Rivlin: Election shouldn't prevent IDF from taking action in Gaza; Knesset to hold special session on escalation in the South.

Tami Shadadi surveys damage to her Sderot house (photo credit: REUTERS/Amir Cohen)
Tami Shadadi surveys damage to her Sderot house
(photo credit: REUTERS/Amir Cohen)
The upcoming election should not deter the military from a wide-scale operation in Gaza, Knesset Speaker Reuven Rivlin said Monday.
“Whoever thinks we forgot how to deal with continuing attrition, whoever thinks that we will allow a quarter of Israel’s population to live under total paralysis is preparing himself for defeat,” Rivlin stated at a ceremony marking 56 years since the Sinai campaign in 1956.
Since the campaign, the Knesset speaker explained, Israel has blossomed and grown stronger, but its enemies still seek its destruction.
“The Sinai campaign was a military reaction to those who dared to challenge the fact of the State of Israel’s existence,” he said.
“Today, not like in those years, our enemies know Israel is a fact, but their desire to erase us from the map remains,” said Rivlin, adding that terrorist organizations in Gaza hope to pull Israel into a “continuing, bloody cycle” and plant fear in the hearts of Israeli citizens.
The Knesset will hold a meeting on Thursday morning to discuss the escalation in the South, following a petition by over 25 MKs from Kadima, Labor and Meretz.
Education Minister Gideon Sa’ar called for an attack on Hamas leaders in order to prevent terrorist activity.
“These people are responsible for terror, and we want to stop them from doing it again,” he said. “They will pay for their actions. What is happening today in the South cannot continue.”
“Whoever still believes we are a fictitious country will have to face us over and over again, and the deep commitment of our fighters to defend Israeli citizens,” he stated.
Meanwhile, Labor leader Shelly Yacimovich said that the eve of an election is not the right time for a military operation.
“For action beyond an air attack or hitting a specific target, stability and a national consensus are necessary,” she told Army Radio. “Maybe a [wide-scale] operation is necessary, but not now.”
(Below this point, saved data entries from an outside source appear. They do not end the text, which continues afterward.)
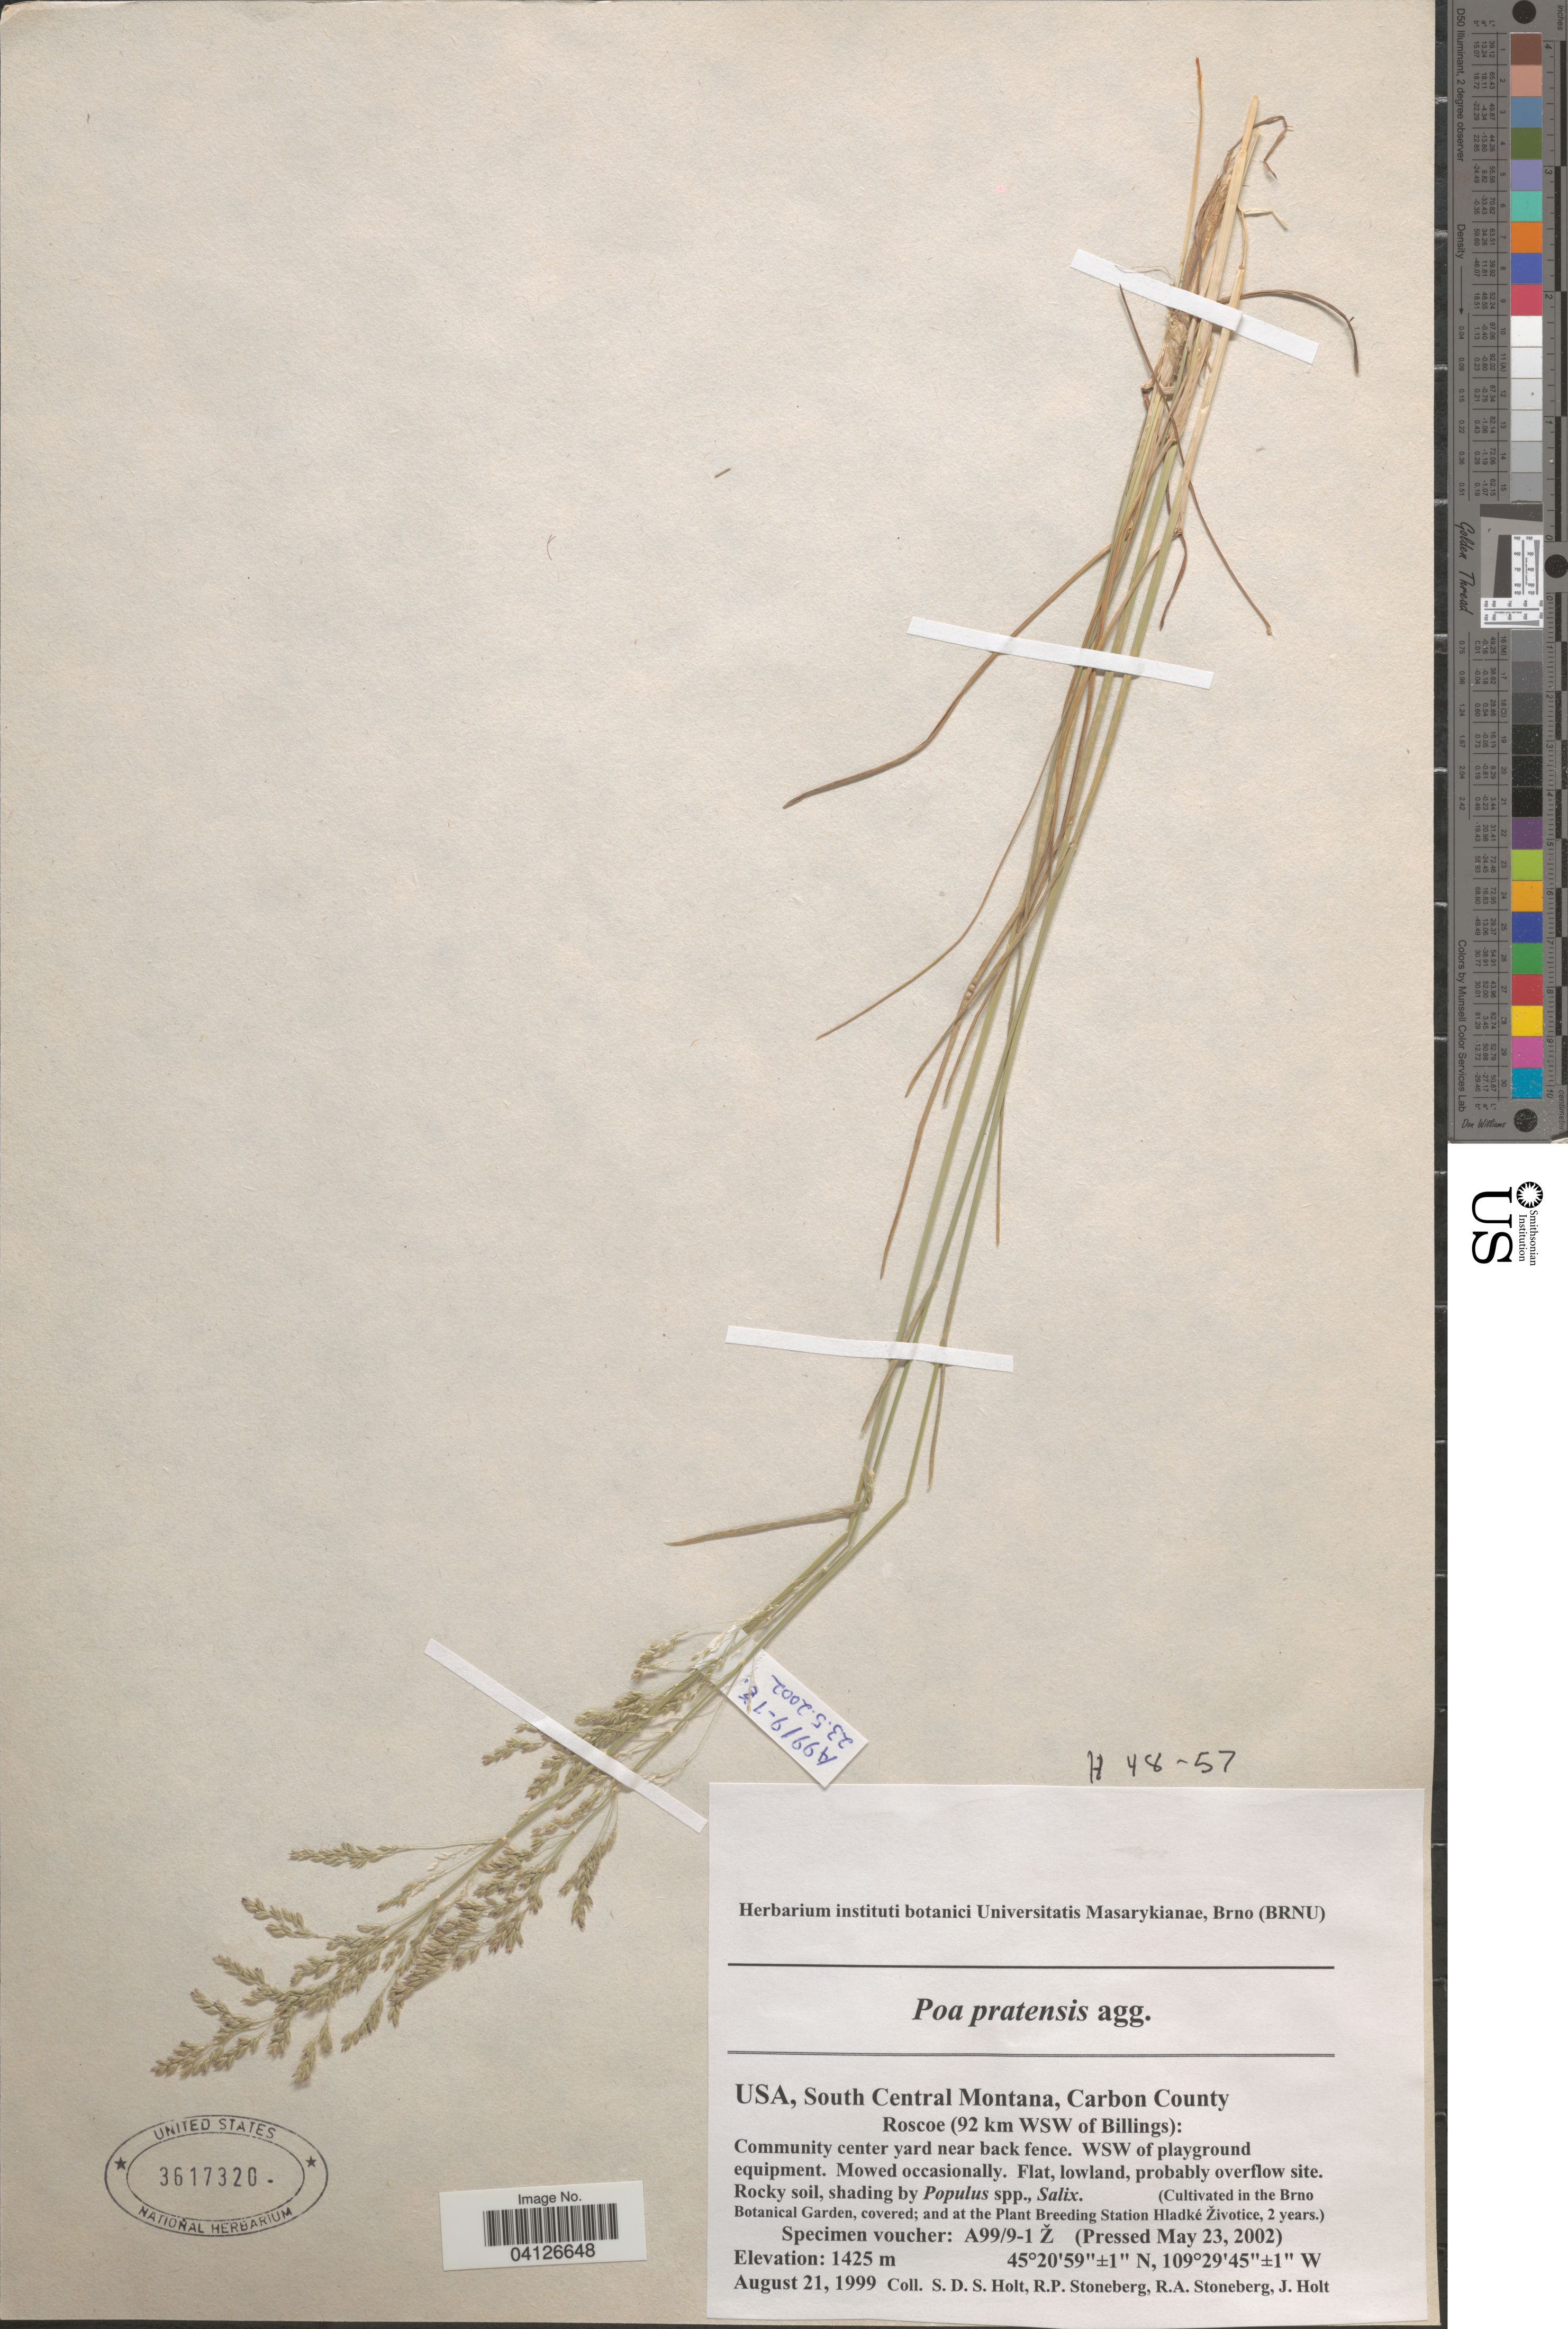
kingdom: Plantae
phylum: Tracheophyta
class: Liliopsida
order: Poales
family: Poaceae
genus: Poa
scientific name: Poa pratensis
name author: L.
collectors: Ex herb. instituti botanici Universitatis Masarykianae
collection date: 2002-05-23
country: Czechia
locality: (Cultivated in the Brno Botanical Garden, covered; and at the Plant Breeding Station Hladké Životice, 2 years.).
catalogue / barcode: US 3617320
Kadima leader Shaul Mofaz said that in his experience as a former IDF chief of staff, the best policy to stop Hamas’s terrorism is to target and assassinate the terrorist organization’s leaders. “We achieved great deterrence with the policy of targeted killings,” Mofaz said in an interview with Army Radio.
“Prime Minister Binyamin Netanyahu was strong against [Palestinian Authority President Mahmoud Abbas] but not when it comes to Hamas.”
Newly elected Habayit Hayehudi leader Naftali Bennett visited Sderot on Monday, telling residents of the town on the border with Gaza that they are “the pioneers of our generation. The swamps of yesterday are the rockets of today in Sderot.”
“The amazing strength shown by residents of the South gives the government oxygen to act,” Bennett said.
“Now the government must do its job and instruct the army to stop the rocket fire on the South immediately.”
Meanwhile, Kadima MK Yoel Hasson said that Netanyahu should be tutored by former prime minister Ehud Olmert, former Kadima leader Tzipi Livni and Mofaz on how to deal with terror.
“Netanyahu, [who] ran in the last election with the slogan ‘Strong against Hamas,’ now shows that his fear is too strong – and the residents of the South are paying the price,” Hasson stated, adding that the prime minister seems to be unable to make the necessary decision in order to stop the rocket fire.